The Royal Mail’s beleaguered Post Office division has been attacked by senior MPs as it struggles to recover from the dispute with postal workers.

The pay and conditions row resulted in a series of strikes and a huge backlog of mail.

The main thrust of the criticism by the Public Accounts Committee, however, was reserved for the Department for Business, Innovation and Skills. The MPs criticised the ‘distress and upheaval’ caused to rural and urban communities by the closure of post offices.

The government had shown a ‘real lack of concern’ for citizens in failing to adequately assess the social and economic costs of closing 2,500 outlets, said the report into the Post Office Network change programme, published on November 12.

The report found that a large proportion of the benefits of the programme and the annual savings were not being separately monitored.
‘Even if the forecast savings are achieved, there is still a need for Post Office Ltd to expand its government-related revenue if the network is to become financially sustainable,’ it warned.

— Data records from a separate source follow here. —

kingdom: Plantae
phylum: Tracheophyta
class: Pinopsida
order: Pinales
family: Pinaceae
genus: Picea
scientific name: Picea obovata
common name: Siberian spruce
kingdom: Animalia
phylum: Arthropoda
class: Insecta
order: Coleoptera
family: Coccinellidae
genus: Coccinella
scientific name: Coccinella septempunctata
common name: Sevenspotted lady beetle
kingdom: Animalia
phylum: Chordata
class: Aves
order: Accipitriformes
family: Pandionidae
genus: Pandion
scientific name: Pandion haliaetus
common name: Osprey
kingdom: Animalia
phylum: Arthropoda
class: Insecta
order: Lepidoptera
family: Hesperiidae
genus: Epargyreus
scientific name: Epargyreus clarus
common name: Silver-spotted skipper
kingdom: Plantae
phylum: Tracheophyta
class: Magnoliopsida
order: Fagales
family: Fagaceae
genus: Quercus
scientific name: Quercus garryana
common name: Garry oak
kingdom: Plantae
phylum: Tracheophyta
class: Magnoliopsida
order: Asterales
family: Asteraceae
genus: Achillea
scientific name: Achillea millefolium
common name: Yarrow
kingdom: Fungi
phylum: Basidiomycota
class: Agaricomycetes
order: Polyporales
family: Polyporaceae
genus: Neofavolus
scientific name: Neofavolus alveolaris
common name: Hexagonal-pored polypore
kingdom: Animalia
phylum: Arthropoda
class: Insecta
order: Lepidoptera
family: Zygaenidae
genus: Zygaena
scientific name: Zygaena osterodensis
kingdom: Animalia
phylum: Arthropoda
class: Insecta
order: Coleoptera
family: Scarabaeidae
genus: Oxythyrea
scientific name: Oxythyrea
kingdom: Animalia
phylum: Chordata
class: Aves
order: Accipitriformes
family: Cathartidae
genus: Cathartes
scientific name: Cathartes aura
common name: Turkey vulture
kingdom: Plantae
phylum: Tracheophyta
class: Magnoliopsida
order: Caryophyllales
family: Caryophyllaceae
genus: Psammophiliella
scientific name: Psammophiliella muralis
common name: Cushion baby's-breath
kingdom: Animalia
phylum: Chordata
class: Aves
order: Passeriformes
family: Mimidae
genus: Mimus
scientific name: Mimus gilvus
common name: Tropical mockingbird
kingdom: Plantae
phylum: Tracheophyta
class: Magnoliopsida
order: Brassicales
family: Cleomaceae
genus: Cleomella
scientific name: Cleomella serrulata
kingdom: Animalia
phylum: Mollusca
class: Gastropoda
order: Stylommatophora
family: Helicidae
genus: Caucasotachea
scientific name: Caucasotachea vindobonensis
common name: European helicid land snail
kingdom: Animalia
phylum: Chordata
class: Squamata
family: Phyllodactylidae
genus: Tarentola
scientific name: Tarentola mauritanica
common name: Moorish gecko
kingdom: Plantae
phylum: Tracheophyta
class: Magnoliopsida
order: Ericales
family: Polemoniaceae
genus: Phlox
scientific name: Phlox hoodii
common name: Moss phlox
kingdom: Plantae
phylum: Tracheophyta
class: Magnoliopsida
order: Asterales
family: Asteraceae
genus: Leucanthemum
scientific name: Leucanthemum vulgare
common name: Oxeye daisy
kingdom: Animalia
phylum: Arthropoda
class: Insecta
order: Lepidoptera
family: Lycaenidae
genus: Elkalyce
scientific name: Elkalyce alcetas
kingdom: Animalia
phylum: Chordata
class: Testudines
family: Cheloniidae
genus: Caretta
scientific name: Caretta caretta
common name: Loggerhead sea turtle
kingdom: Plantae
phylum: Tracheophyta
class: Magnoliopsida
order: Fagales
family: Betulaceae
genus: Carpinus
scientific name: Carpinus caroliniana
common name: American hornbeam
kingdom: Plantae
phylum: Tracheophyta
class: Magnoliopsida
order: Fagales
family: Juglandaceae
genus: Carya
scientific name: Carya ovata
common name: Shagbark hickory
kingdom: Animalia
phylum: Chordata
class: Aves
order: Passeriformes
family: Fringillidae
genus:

PAC chair Edward Leigh said: ‘The consultation process appeared to the public as little more than a piece of window-dressing for a decision, which to all intents and purposes had already been taken.’
He said the department had failed to clarify what  a sustainable post office network would look like. It should set out its expectations concerning the size, spread and composition of the network, he added.

‘In view of the distress and upheaval caused to rural and urban communities by the closure programme and the less than impressive financial benefits – a forecast saving of £45m a year from 2011/12, following a loss of £17m in each of the five preceding years – compulsory closures of post offices should in future be a last resort, not a first,’ he added.

In 2007, the then Department of Trade and Industry and Post Office Ltd agreed a £1.7bn plan to make the network financially sustainable. This included a £150m annual subsidy. One element of this plan was the Network Change Programme, which envisaged the closure of up to 2,500 post office branches.